_Required work_
Dropping every picture, set down exactly the lines in the entries below, starting with the line with "left shoulder: (157, 150)" and going on through the line with "right back paw: (952, 558)".

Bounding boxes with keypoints
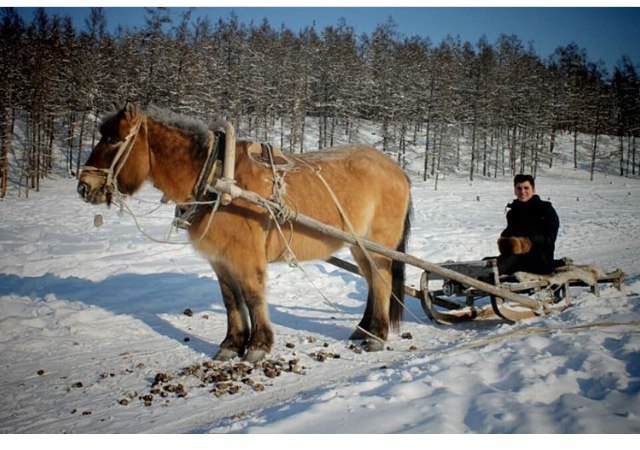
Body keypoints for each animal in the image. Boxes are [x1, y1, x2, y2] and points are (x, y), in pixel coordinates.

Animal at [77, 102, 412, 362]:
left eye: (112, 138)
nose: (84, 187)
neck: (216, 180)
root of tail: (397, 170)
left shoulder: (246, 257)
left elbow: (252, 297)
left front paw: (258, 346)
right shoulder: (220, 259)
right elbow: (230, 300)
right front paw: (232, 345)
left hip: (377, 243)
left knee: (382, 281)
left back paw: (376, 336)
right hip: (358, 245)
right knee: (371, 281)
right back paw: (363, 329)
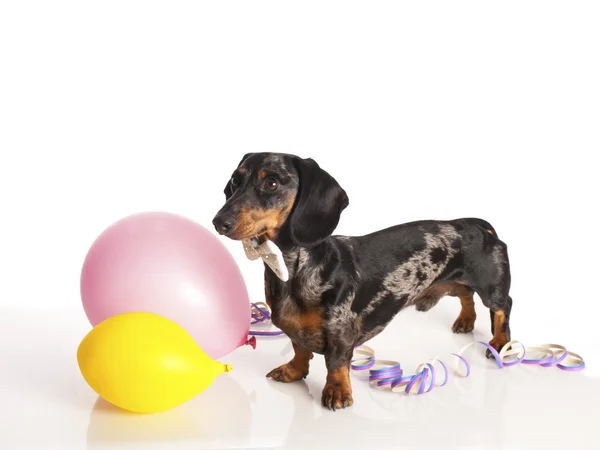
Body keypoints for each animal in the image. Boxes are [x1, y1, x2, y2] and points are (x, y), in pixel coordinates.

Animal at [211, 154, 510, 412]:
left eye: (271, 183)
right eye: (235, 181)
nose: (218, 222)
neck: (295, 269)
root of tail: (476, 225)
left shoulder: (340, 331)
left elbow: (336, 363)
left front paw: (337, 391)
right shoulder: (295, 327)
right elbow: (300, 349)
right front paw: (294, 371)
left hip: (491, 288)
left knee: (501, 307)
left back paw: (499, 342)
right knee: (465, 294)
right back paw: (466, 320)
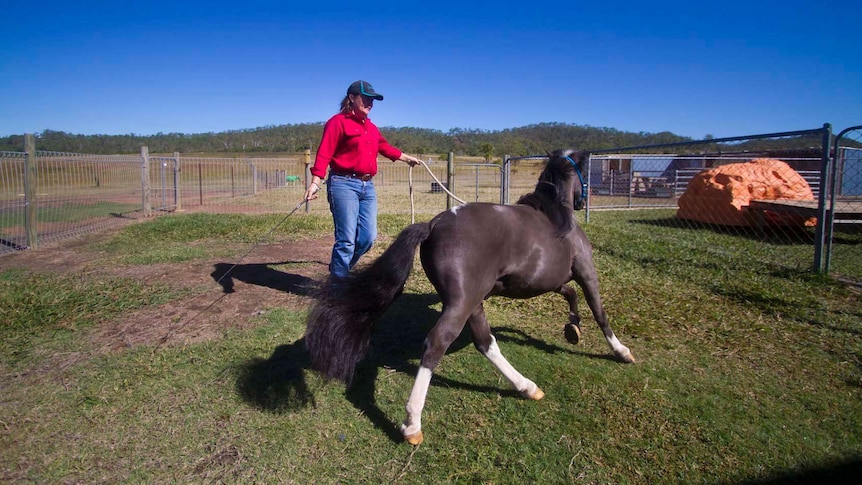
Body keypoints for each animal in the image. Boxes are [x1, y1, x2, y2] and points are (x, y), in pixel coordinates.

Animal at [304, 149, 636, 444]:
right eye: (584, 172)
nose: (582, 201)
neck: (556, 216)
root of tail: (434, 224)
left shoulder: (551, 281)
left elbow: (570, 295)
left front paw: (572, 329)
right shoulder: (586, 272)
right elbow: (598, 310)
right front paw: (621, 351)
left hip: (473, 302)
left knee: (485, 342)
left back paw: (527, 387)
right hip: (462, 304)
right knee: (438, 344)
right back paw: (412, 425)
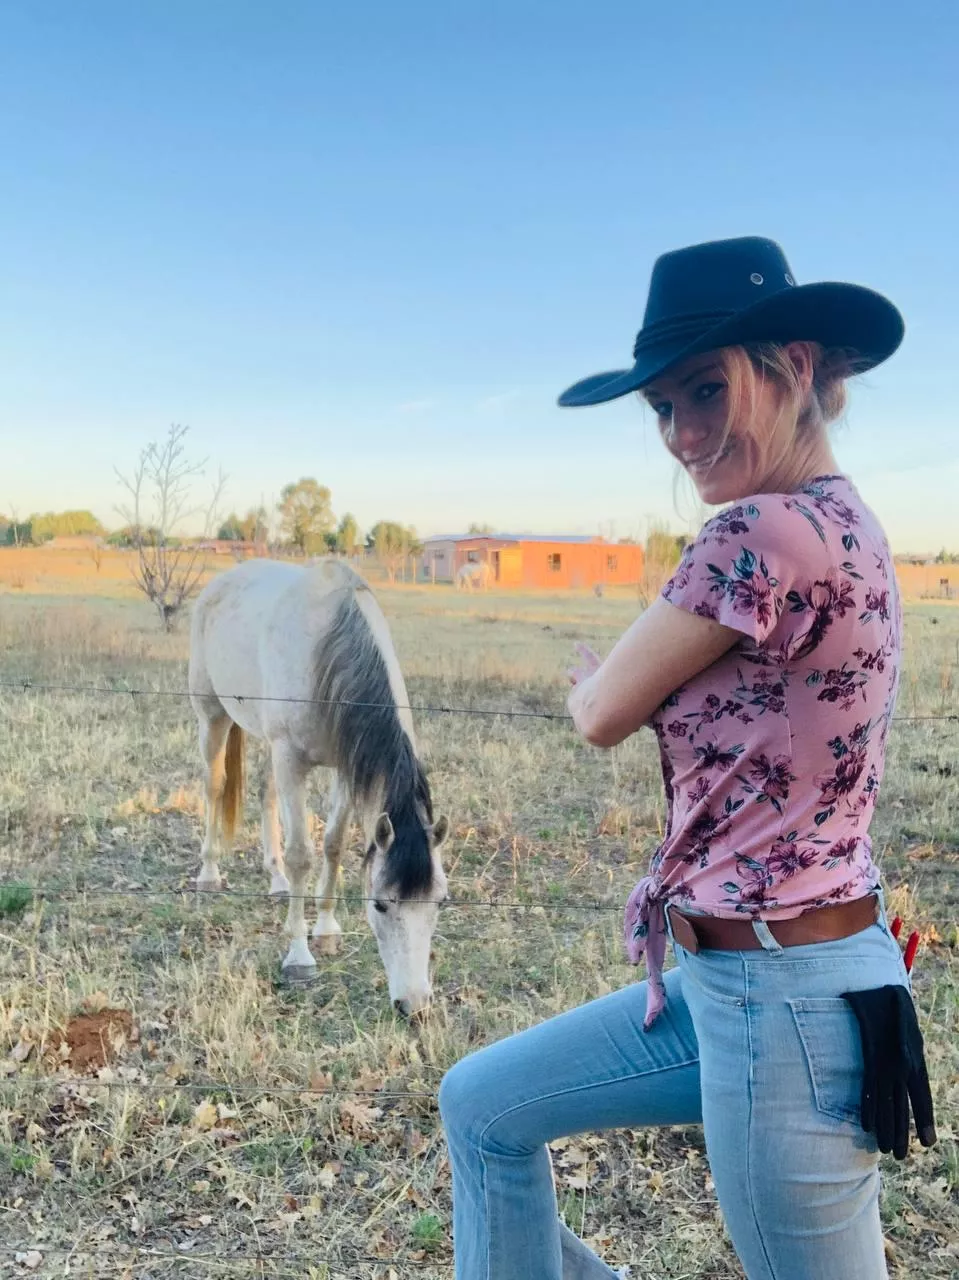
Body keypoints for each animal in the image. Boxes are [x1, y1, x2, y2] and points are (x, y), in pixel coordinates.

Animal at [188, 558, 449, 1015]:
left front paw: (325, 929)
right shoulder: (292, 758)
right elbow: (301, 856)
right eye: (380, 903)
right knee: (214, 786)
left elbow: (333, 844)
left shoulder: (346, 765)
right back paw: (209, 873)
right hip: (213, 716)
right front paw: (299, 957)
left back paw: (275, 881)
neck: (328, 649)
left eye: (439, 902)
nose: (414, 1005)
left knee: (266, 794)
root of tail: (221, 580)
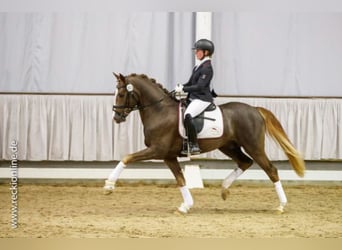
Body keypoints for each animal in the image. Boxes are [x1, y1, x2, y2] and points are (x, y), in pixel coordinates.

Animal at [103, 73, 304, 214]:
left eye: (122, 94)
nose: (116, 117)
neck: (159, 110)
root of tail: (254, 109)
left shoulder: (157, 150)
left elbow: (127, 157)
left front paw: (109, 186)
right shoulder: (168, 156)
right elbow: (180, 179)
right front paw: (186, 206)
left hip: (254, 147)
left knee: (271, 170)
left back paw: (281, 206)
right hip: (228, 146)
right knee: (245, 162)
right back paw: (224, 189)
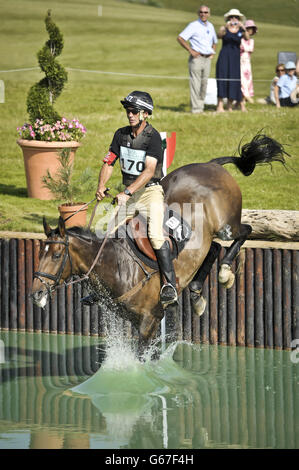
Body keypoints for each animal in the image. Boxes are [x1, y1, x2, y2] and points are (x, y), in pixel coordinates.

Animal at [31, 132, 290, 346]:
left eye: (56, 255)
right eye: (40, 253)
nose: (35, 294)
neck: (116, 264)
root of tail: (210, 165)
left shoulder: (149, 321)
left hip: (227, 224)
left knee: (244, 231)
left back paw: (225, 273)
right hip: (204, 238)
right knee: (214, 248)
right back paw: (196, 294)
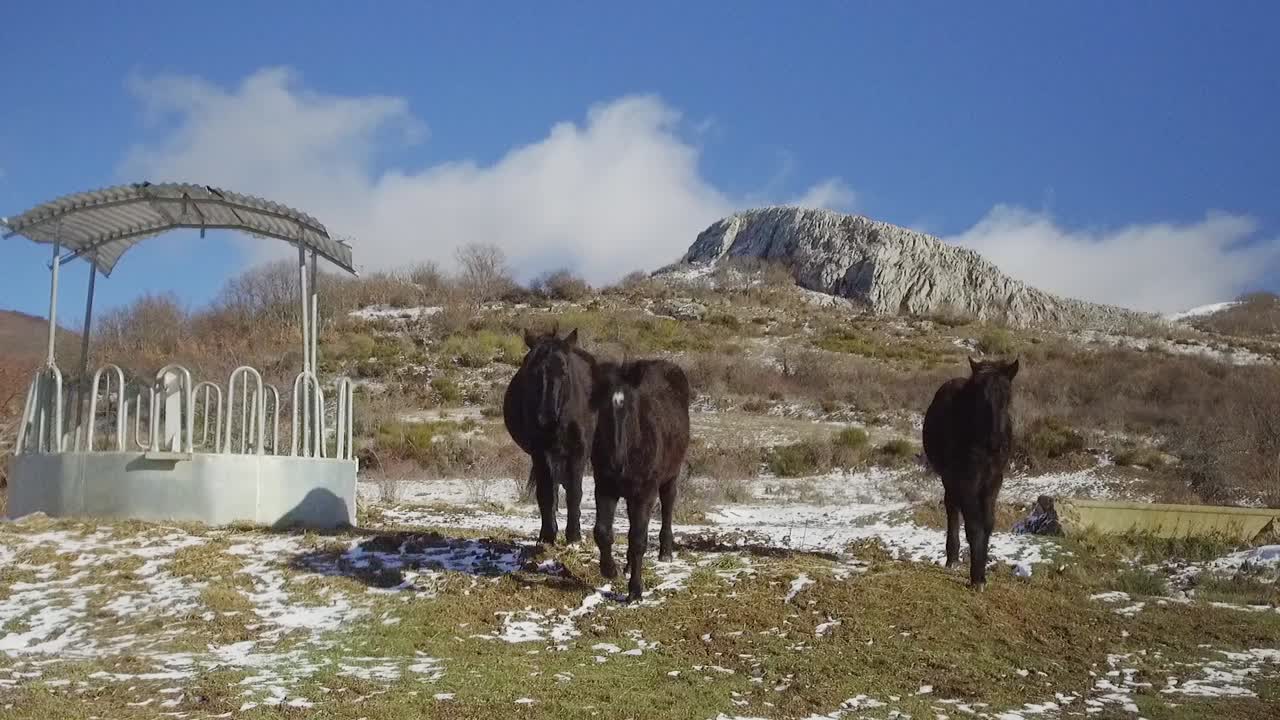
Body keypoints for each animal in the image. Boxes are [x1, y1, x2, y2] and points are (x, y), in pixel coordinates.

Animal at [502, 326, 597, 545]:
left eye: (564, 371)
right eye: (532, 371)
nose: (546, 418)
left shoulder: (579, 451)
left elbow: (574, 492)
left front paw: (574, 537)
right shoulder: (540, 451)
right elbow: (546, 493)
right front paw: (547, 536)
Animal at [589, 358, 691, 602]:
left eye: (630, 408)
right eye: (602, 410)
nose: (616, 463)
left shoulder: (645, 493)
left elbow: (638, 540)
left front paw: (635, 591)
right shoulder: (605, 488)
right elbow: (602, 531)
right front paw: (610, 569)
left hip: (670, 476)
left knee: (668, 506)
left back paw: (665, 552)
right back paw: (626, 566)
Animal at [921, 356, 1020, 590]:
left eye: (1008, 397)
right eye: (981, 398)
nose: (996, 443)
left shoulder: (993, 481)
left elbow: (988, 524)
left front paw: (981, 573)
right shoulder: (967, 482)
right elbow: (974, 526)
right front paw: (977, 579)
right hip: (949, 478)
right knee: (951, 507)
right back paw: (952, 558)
---
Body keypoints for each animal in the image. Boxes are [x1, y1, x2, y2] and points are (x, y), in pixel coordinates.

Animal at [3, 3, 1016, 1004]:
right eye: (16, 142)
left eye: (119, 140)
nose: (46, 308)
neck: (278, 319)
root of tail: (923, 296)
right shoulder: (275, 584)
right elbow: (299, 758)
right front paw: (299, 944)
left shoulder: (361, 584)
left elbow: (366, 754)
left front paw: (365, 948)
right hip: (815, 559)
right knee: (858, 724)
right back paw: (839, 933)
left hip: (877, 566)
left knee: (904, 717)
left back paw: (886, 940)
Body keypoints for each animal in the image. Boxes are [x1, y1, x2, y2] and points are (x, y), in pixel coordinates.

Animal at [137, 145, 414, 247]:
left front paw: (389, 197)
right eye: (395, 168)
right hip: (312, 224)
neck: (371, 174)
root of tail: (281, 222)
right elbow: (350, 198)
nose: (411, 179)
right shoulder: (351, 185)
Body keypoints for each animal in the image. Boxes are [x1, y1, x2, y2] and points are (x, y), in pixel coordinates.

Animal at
==
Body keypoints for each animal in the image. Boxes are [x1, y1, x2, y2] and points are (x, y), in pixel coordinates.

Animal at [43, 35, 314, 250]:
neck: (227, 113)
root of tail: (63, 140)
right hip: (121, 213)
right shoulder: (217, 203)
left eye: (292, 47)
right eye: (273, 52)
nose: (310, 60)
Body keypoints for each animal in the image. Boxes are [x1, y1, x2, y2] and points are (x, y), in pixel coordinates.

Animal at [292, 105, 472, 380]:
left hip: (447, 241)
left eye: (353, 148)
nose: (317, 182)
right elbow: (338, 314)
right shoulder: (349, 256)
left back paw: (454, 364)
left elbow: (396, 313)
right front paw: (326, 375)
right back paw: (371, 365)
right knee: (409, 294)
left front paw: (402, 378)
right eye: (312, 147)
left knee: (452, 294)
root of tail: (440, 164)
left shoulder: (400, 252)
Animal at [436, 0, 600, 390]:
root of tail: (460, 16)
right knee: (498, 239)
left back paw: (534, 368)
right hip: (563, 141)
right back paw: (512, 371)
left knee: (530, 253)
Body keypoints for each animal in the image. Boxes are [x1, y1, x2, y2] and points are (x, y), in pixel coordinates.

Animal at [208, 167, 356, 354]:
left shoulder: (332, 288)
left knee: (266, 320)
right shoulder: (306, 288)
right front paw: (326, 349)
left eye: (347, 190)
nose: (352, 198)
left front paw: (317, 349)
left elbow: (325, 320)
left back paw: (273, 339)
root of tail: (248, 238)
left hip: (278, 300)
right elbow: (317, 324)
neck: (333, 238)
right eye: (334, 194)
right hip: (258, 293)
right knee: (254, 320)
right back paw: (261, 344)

_Output of the task_
left shoulder: (157, 150)
left elbow: (127, 157)
left front paw: (109, 186)
right shoulder: (168, 156)
right elbow: (180, 179)
right front paw: (186, 206)
left hip: (254, 147)
left knee: (271, 170)
left back paw: (281, 206)
right hip: (228, 146)
right knee: (245, 162)
right back paw: (224, 189)
Body keypoints for each animal in the image. Boxes are [x1, y1, x2, y2] and points are (x, y), in pixel coordinates.

Animal at [31, 132, 290, 346]:
left eye: (56, 255)
right eye: (40, 253)
nose: (35, 294)
neck: (116, 264)
root of tail: (210, 165)
left shoulder: (149, 321)
left hip: (227, 224)
left knee: (244, 231)
left back paw: (225, 273)
right hip: (204, 238)
right knee: (214, 248)
right back paw: (196, 294)
Body keypoints for each animal in the image. Boxes are [x1, y1, x2, y2] and points are (x, y), in pixel coordinates.

Animal at [502, 326, 597, 545]:
left eye: (564, 371)
right eye: (532, 371)
nose: (546, 418)
left shoulder: (579, 451)
left elbow: (574, 492)
left front paw: (574, 537)
right shoulder: (540, 451)
right elbow: (546, 493)
right front paw: (547, 536)
Animal at [589, 358, 691, 602]:
left eye: (630, 408)
right eye: (602, 410)
nose: (616, 463)
left shoulder: (645, 493)
left elbow: (638, 540)
left front paw: (635, 591)
right shoulder: (605, 488)
right elbow: (602, 531)
right front paw: (610, 569)
left hip: (670, 476)
left knee: (668, 506)
left back paw: (665, 552)
right back paw: (626, 566)
Animal at [921, 356, 1020, 590]:
left eye: (1008, 397)
right eye: (981, 398)
nose: (996, 443)
left shoulder: (993, 481)
left elbow: (988, 524)
left front paw: (981, 573)
right shoulder: (967, 482)
right elbow: (974, 526)
right front paw: (977, 579)
right hip: (949, 478)
right knee: (951, 507)
right back paw: (952, 558)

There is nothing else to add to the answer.